Sockeye salmon at Tazimina Lake. NPS Photo / D. Young. 2013

U.S. District Judge Sharon Gleason has sided with Alaska in a contentious case about who gets to control salmon fishing in certain waters.

Gleason upheld the National Marine Fisheries Service’s (NMFS) adoption of Amendment 16 to the federal salmon fishery plan for the Cook Inlet Exclusive Economic Zone (EEZ). The ruling confirms that NMFS is not obligated to regulate salmon fishing in state waters.

Opponents of Amendment 16 had argued that the measure violated the Magnuson-Stevens Act, which is the primary law governing marine fisheries in U.S federal waters and was created to prevent overfishing, rebuild depleted fish stocks and protect marine eco systems.

Opponents also argued the measure violated the Administrative Procedure Act (APA), a law that governs how federal agencies can create and enforce rules, claiming that NMFS should be required to manage salmon stocks across their full range or everywhere that salmon swim, including within state-managed nearshore waters.

The court disagreed.

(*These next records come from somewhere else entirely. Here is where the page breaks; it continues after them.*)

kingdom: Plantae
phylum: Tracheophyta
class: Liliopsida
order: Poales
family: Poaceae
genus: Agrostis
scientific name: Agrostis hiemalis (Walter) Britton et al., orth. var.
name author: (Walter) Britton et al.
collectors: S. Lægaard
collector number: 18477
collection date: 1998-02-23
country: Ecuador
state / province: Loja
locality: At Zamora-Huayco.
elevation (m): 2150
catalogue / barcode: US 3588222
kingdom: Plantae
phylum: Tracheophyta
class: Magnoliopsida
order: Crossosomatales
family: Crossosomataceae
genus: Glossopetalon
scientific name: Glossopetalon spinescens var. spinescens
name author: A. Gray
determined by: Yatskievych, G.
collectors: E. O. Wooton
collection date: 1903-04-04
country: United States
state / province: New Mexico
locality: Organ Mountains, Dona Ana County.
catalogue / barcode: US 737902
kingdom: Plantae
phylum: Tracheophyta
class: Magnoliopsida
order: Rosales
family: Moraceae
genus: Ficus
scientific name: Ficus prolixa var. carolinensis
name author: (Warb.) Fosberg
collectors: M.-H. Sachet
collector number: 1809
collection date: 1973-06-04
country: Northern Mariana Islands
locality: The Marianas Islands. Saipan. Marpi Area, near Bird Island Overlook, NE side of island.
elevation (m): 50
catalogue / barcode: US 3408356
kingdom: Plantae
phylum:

Judge Gleason affirmed that the MSA permits NMFS to manage fisheries as distinct units, and that the Cook Inlet EEZ salmon fishery qualifies. The decision also reinforced that NMFS’s jurisdiction is limited to federal waters, which begin three miles offshore.

Attorney General Treg Taylor praised the decision, calling it “a victory for Alaska and our salmon fishery.” He added, “It upheld the state’s rights and responsibilities to managing our waters. I want to congratulate the hard work and dedication of our Department of Law attorneys, especially Aaron Peterson, who have been tirelessly defending Alaska’s interests.”